Self-reflection and iterative output review
One core technique is self-reflection, where LLMs critique or edit their own responses to improve quality. The model “thinks step by step,” analyzing its initial output, pinpointing weaknesses and revising answers as needed. GSK’s literature search tool exemplifies this: It collects data from internal repositories and an LLM’s memory, then re-evaluates its findings through self-criticism to uncover inconsistencies.

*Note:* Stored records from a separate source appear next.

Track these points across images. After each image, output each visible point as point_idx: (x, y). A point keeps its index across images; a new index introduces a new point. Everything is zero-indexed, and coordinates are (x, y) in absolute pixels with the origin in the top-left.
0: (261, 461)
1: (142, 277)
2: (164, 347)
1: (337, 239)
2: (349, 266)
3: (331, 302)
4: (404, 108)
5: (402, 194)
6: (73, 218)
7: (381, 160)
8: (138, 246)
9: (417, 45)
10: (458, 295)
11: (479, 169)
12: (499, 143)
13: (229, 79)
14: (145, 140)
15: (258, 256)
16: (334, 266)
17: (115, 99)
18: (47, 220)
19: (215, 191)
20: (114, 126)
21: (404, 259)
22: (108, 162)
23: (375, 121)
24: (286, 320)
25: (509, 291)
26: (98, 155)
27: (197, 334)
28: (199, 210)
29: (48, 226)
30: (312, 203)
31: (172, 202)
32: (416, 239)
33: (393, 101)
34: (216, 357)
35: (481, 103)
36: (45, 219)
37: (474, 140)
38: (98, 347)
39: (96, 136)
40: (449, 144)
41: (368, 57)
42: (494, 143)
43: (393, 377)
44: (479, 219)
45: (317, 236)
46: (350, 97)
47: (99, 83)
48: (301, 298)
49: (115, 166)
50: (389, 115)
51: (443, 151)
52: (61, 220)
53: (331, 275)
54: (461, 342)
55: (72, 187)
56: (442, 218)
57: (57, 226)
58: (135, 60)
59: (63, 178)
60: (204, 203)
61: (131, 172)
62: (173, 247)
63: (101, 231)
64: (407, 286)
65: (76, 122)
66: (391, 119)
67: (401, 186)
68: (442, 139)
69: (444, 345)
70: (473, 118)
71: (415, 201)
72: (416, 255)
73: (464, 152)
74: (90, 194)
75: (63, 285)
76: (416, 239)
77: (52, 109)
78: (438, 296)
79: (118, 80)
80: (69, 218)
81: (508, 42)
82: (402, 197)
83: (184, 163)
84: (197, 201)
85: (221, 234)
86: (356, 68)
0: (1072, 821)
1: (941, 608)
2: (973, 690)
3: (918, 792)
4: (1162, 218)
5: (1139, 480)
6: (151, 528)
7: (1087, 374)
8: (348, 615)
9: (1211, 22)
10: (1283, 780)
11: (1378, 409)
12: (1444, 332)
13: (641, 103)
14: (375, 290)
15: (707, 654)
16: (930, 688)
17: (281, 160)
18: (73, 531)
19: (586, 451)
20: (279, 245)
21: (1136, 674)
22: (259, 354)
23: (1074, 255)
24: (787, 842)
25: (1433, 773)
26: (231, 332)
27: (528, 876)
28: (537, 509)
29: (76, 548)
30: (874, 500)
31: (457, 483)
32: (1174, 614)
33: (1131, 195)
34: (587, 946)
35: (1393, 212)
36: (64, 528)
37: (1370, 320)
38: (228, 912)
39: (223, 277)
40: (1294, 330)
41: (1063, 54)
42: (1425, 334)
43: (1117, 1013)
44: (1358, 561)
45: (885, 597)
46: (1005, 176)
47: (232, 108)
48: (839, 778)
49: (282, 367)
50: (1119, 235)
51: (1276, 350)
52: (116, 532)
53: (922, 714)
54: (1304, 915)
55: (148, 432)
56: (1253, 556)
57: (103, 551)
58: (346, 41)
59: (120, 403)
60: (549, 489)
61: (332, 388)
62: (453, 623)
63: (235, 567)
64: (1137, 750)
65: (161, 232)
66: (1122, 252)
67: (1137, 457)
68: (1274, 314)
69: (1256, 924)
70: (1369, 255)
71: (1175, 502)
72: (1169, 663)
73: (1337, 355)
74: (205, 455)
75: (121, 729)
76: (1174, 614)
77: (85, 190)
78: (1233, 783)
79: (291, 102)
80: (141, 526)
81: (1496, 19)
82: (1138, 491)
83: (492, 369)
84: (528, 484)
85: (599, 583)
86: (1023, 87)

This iterative process results in clearer, more detailed final answers. Branson underscored the value of self-criticism, saying: “If you can only afford to do one thing, do that.” Refining its own logic before delivering results allows the system to produce insights that align with healthcare’s strict standards.
Multi-model sampling
GSK’s second strategy relies on multiple LLMs or different configurations of a single model to cross-verify outputs. In practice, the system might run the same query at various temperature settings to generate diverse answers, employ fine-tuned versions of the same model specializing in particular domains or call on entirely separate models trained on distinct datasets.

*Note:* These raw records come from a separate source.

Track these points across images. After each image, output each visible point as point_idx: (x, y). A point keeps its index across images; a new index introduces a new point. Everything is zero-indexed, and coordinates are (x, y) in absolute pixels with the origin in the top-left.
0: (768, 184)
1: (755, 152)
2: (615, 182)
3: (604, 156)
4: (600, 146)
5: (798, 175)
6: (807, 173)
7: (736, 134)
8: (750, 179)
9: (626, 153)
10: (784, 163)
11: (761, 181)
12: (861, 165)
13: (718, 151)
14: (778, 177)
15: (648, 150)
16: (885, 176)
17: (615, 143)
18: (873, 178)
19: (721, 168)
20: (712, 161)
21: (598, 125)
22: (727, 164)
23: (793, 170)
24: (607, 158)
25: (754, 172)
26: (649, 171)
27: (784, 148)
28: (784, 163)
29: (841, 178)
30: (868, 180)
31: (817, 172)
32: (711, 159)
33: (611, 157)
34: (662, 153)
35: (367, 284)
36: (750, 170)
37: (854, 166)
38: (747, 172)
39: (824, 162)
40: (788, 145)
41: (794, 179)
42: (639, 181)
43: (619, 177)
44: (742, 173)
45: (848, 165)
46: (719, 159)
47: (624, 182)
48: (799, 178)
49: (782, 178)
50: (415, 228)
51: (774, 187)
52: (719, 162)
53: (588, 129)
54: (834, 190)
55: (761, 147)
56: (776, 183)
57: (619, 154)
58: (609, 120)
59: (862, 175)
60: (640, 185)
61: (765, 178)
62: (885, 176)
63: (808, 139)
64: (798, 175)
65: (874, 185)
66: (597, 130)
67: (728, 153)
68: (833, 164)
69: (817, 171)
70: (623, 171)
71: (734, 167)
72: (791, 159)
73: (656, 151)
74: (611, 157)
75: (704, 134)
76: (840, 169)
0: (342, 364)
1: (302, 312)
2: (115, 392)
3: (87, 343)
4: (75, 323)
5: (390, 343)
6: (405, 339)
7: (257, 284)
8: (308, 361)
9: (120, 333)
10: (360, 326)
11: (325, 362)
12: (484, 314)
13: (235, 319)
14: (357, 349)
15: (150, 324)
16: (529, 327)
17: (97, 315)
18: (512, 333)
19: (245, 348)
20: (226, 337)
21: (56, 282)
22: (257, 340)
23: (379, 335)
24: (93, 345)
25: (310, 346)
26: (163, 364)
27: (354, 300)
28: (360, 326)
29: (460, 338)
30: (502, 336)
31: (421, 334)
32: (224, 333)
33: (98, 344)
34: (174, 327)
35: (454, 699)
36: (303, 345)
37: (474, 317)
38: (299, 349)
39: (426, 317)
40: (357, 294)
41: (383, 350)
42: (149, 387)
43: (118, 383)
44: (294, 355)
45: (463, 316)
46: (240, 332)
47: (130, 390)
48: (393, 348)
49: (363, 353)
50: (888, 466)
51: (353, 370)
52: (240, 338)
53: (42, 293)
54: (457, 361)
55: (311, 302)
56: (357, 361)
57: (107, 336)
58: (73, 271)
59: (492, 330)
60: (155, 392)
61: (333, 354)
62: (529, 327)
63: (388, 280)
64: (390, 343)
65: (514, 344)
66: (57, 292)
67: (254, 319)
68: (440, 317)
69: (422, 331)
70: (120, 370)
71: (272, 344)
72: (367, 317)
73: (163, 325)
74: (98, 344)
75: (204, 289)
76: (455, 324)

Comparing and contrasting these outputs helps confirm the most consistent or convergent conclusions. “You can get that effect of having different orthogonal ways to come to the same conclusion,” said Branson. Although this approach requires more computational power, it reduces hallucinations and boosts confidence in the final answer — an essential benefit in high-stakes healthcare environments.
The inference wars
GSK’s strategies depend on infrastructure that can handle significantly heavier computational loads. In what Branson calls “inference wars,” AI infrastructure companies — such as Cerebras, Groq and SambaNova — compete to deliver hardware breakthroughs that enhance token throughput, lower latency and reduce costs per token.
Specialized chips and architectures enable complex inferencing routines, including multi-model sampling and iterative self-reflection, at scale. Cerebras’ technology, for example, processes thousands of tokens per second, allowing advanced techniques to work in real-world scenarios. “You’re seeing the results of these innovations directly impacting how we can deploy generative models effectively in healthcare,” Branson noted.
When hardware keeps pace with software demands, solutions emerge to maintain accuracy and efficiency.
Challenges remain
Even with these advancements, scaling compute resources presents obstacles. Longer inference times can slow workflows, especially if clinicians or researchers need prompt results. Higher compute usage also drives up costs, requiring careful resource management. Nonetheless, GSK considers these trade-offs necessary for stronger reliability and richer functionality.
“As we enable more tools in the agent ecosystem, the system becomes more useful for people, and you end up with increased compute usage,” Branson noted. Balancing performance, costs and system capabilities allows GSK to maintain a practical yet forward-looking strategy.
What’s next?
GSK plans to keep refining its AI-driven healthcare solutions with test-time compute scaling as a top priority. The combination of self-reflection, multi-model sampling and robust infrastructure helps to ensure that generative models meet the rigorous demands of clinical environments.
This approach also serves as a road map for other organizations, illustrating how to reconcile accuracy, efficiency and scalability. Maintaining a leading edge in compute innovations and sophisticated inference techniques not only addresses current challenges, but also lays the groundwork for breakthroughs in drug discovery, patient care and beyond.